Review by Hattie Williams
“Richard Flanagan has created a moving and gripping memoir, capturing the horrors of his father’s incarceration in the Second World War (as recounted in the Booker Winner Narrow Road to the Deep North), the arrival of the Atomic Bomb, first envisaged by H G Wells and his near death from drowning while canoeing at the age of 21. His laser clear view of what it means to be a human makes it a privilege to read and accompany him on his reflections of growing up in Tasmania, an island with a haunted and guilty past.”
Question 7
Review by Patrick Neale
“An intricate portrayal of small-town Irish life tangled up within a slow-burning suspense novel. Tana French is brilliant at writing believable dialogue and conveying tension.”
The Hunter
Review by Rachel White
“A novel in translation about being found in translation.”
New Finnish Grammar
Review by Hattie Williams
“Simultaneously horrifying and heartwarming.”
Glorious Exploits
Review by Hattie Williams
“Well, watch out Bob Mortimer, this is an hilarious crime caper set on the Scottish island of Mull. The characters are intriguing and the internal monologue of officer Ivor Punch is a joy to witness. There’s a severed hand, a missing airplane and a depressed detective and yet it’s full of laughs. The Lead singer of Mull Historical Society has shown the deeper depths of his talents. Looking forward to more in this series. (Patrick is delighted to recount he heard about this book while attending a Mull Historical Society Gig, highly recommended)”
When The Needle Drops
Review by Patrick Neale
“If anybody was going to tell John Deakin’s story, then it had to be Iain Sinclair. Blending biography and fiction (“psychobiographic fiction” — yup, that’s a new one on me too…) ‘Pariah Genius’ follows the infamous photographer from the bombed out ruins of 1940s Malta to the drunken debauchery of ’50s and ’60s Soho, and ultimately his most famous subject, Francis Bacon.”
Pariah Genius
Review by David Faulds
“If you want an elevator pitch then this is The English Patient meets The Goldfinch. It’s a joy. Derek B Miller has thrown everything into this novel. His storytelling is wonderful, drawing you into the world of a young child who loses its parents and witnesses the catastrophe of the Destruction of the Monastery Montecassino in the Allies’ advance on Italy in 1943. The child is taken under the wing of the enigmatic Pietro Houdini Mussolini. They struggle to survive and collect a band of misfits along their Odyssey. Miller’s writing is mesmeric. It makes you despair as you come to the end of the book. I didn’t realise that my life would involve worrying about the fate of a mule called Ferrari. But Derek B Miller deals out episodes of love, war, history, art and humour in exquisite prose, leaving you craving for more.”
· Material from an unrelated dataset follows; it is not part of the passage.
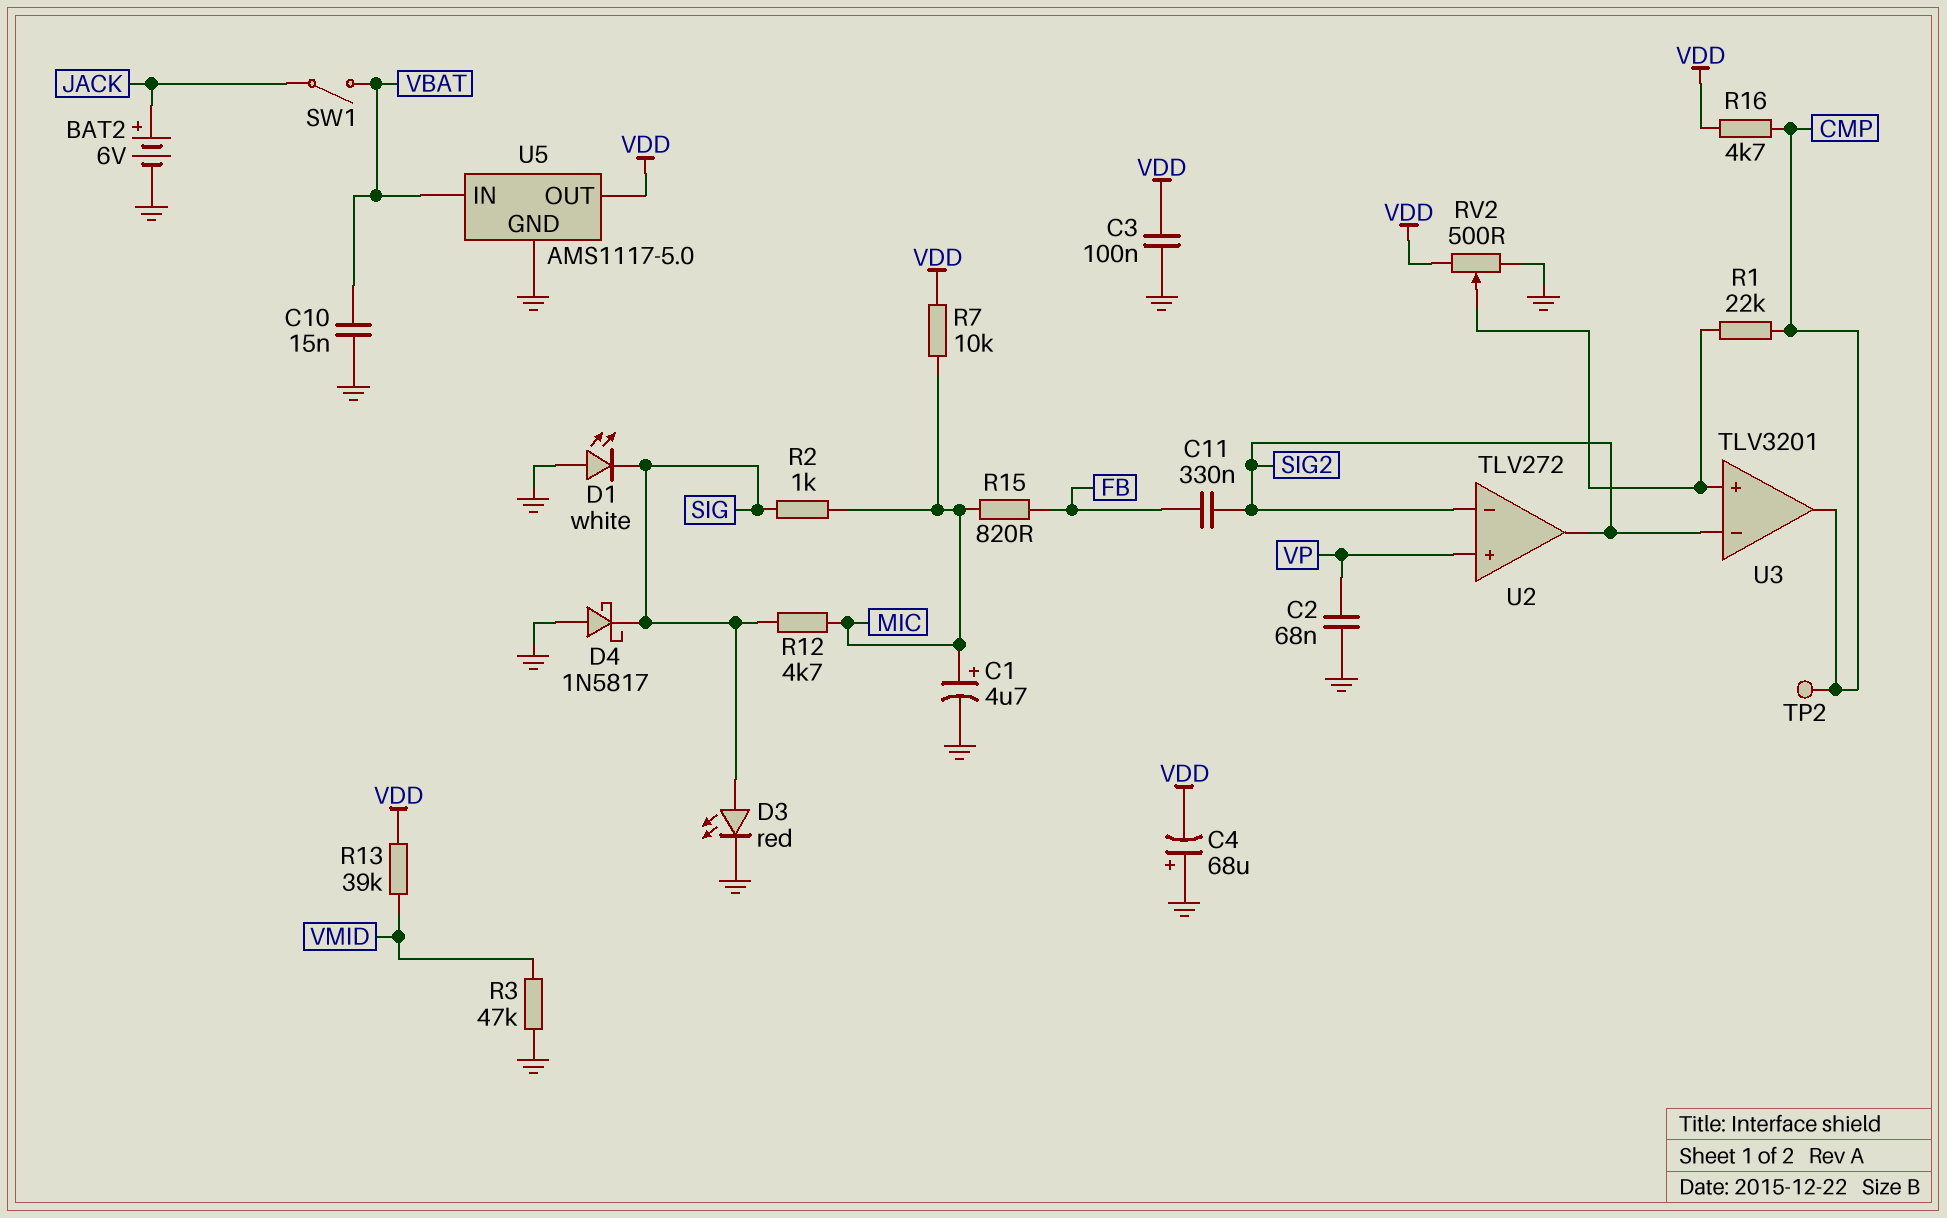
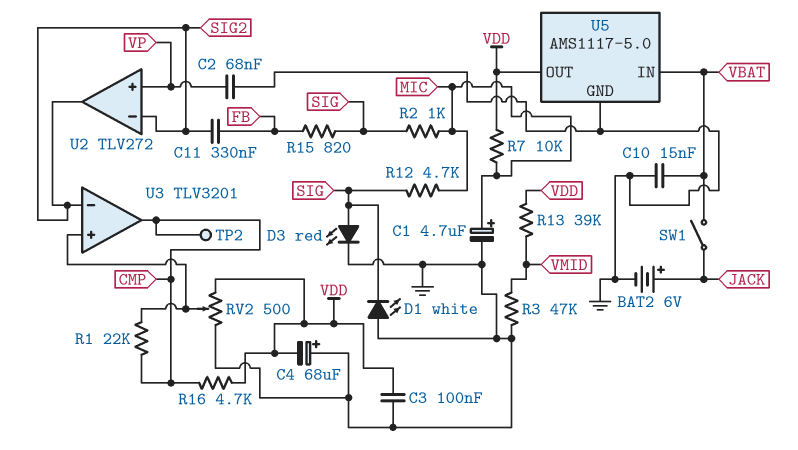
D4: schottky 1N5817 (A GND, K SIG) -> none
R15: 820 (FB, MIC) -> 820 (FB, SIG)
The Curse of Pietro Houdini
Review by Patrick Neale
“A bootleg VHS by an obscure French filmmaker. A dilapidated house in the edgelands of Birmingham. A journey down a rabbit hole of obsessions. A masterclass in British weird fiction.”
The Witnesses Are Gone
Review by David Faulds
“In 1760, royal astronomer Guillaume Le Gentil sets sail for India to observe the passage of Venus across the sun, a rare event that will happen in 1761, 1769, and then not until 2004 and 2012. In 2012, Xavier Lemercier removes a bronze telescope from an apartment he’s sold and, looking through it at other apartments, spots a zebra. This is a lovely book which is perfect summer reading!”
An Astronomer In Love
Review by Hattie Williams
“Seven touching short stories about human (and feline) relationships. May even tug at the heartstrings of dog owners.”
The Goodbye Cat
Review by Simon Lewis-Beeching
“This is such a clever page turner. It’s a fictionalisation of Vladimir Putin’s ascendency and all that entailed. It feels like you have a front seat view on Russian history as it is made. It’s a gripping read and thought provoking.”